◆ Passage provided
[ClusterLabs] copy file

Mevo Govo govomevo at gmail.com
Fri Mar 9 04:35:02 EST 2018


Hi,
Thank for advices, I'm thinking an optimal config for us. While the DB is
working, it would do native DB replication. But oracle needs synchronized
controlfiles when it starts normally. I can save the file before overwrite
it. Currently I mean this (c1, c2, c3, c4, c5, c6 are control files):

c1: on node A, local file system
c2: on node A, on DRBD device1
c3: on node A, on DRBD device2 (FRA)
c4: on node B, on DRBD device2 (FRA)
c5: on node B, on DRBD device1
c6: on node B, local file system

c2+c3 is a "standard" oracle config. c2 is replicated into FRA (fast
recovery area of oracle). c1 (and c6) is just if all data in DRBD is lost.
c1, c2, c3, c4, c5 (but not c6) are in sync while DB runs on node A.
(c1,c2,c3: native DB replication, c2-c5, c3-c4 DRBD replication, protocol C)

◆ Recorded data
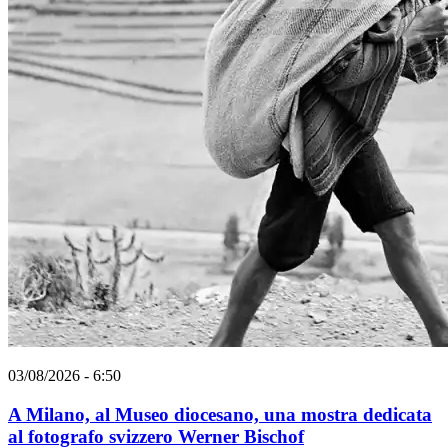
03/08/2026 - 6:50
A Milano, al Museo diocesano, una mostra dedicata
al fotografo svizzero Werner Bischof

◆ Requirement
Copy out the stretch of the post on Oracle control files from "Mevo Govo govomevo" through "A, on DRBD device2 (FRA)".

◆ Problem solution
Mevo Govo govomevo at gmail.com
Fri Mar 9 04:35:02 EST 2018


Hi,
Thank for advices, I'm thinking an optimal config for us. While the DB is
working, it would do native DB replication. But oracle needs synchronized
controlfiles when it starts normally. I can save the file before overwrite
it. Currently I mean this (c1, c2, c3, c4, c5, c6 are control files):

c1: on node A, local file system
c2: on node A, on DRBD device1
c3: on node A, on DRBD device2 (FRA)